Given passage ->
---+---

The early history of Polynesia — in particular the possibility of contact between Native American and Polynesian populations — has been the subject of much debate. A study analysing genome-wide variation in individuals from islands across eastern Polynesia now reports evidence of admixture with Native Americans related to Indigenous inhabitants of northern South America.

The authors included publicly available genotype data and newly generated SNP array data for 807 (predominantly modern) individuals from 14 Polynesian island populations and 15 Pacific coastal Native American populations. To infer and visualize population genetic structure, the team merged the genotyped Polynesian individuals together with reference panels from across the globe, including European and African panels. They performed a global ancestry analysis using principal component analysis (PCA) as well as the program ADMIXTURE, a tool that provides estimates of the proportion of each individual genome from different populations on the basis of common underlying allele frequencies. Moving from patterns of global to local ancestry, the authors used the modelling approach RFMix to infer ancestry along the genome.

Credit: Mlenny/E+/Getty

In addition to a large Polynesian component, many islanders harboured genomic regions of European ancestries, likely resulting from colonial admixture. Strikingly, the four easternmost Polynesian islands (Palliser, Marquesas, Mangareva and Rapa Nui) showed two ancestry components characteristic of both modern and ancient central and southern Native American populations.

The central Native American component, characteristic of Indigenous Mexican and Indigenous Colombian individuals, was found to be associated only with the Polynesian component using compositional analysis. This finding suggests that it arrived independently of any European component. Moreover, little variation of the central Native American component across different Rapanui individuals is suggestive of an older admixture event, before the arrival of Europeans in the Pacific region.

The authors applied a novel ancestry-specific PCA to determine the origin of the Native American ancestry component in Pacific islanders, which was revealed to be most closely related to the Zenu people, an Indigenous population from northern South America (corresponding to present-day Colombia). This finding was consistent with previous geographical, historical and linguistic observations.

Finally, by modelling the length distribution of the Polynesian, Native American and European ancestry segments in Pacific islanders, the team was able to infer an initial Native American–Polynesian admixture event dating to around ad 1200, predating the settlement of Rapa Nui. The date estimate was confirmed using a linkage disequilibrium-based dating method. This event seems to have been followed by multiple European admixture events in the late eighteenth and early nineteenth centuries, in line with the European colonization of remote Oceania.

an initial Native American–Polynesian admixture event dating to around ad 1200

As the authors posit, this study emphasizes the value of using “genetic studies of modern populations […] to unravel complex prehistoric questions.”

---+---

Data for analysis ->
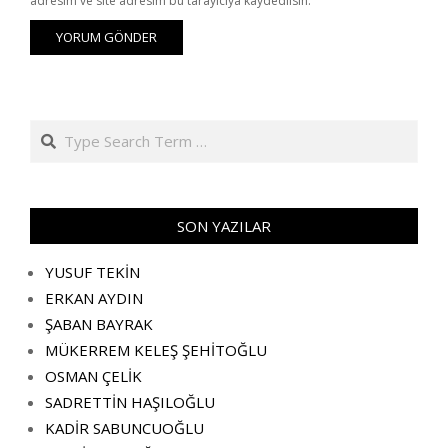
adresim ve site adresim bu tarayıcıya kaydedilsin.
Search
SON YAZILAR
YUSUF TEKİN
ERKAN AYDIN
ŞABAN BAYRAK
MÜKERREM KELEŞ ŞEHİTOĞLU
OSMAN ÇELİK
SADRETTİN HAŞILOĞLU
KADİR SABUNCUOĞLU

---+---

Work to complete ->
1) Copy everything from "In addition to" down to "southern Native American populations." in the Polynesian ancestry passage, swapping "Remarkably" in for "Strikingly".
2) Translate this sentence from the Polynesian ancestry passage into Spanish: "The date estimate was confirmed using a linkage disequilibrium-based dating method."
Rely only on the Polynesian ancestry passage.

Answers by task ->
1)
In addition to a large Polynesian component, many islanders harboured genomic regions of European ancestries, likely resulting from colonial admixture. Remarkably, the four easternmost Polynesian islands (Palliser, Marquesas, Mangareva and Rapa Nui) showed two ancestry components characteristic of both modern and ancient central and southern Native American populations.

2) La estimación de la fecha se confirmó mediante un método de datación basado en el desequilibrio de ligamiento.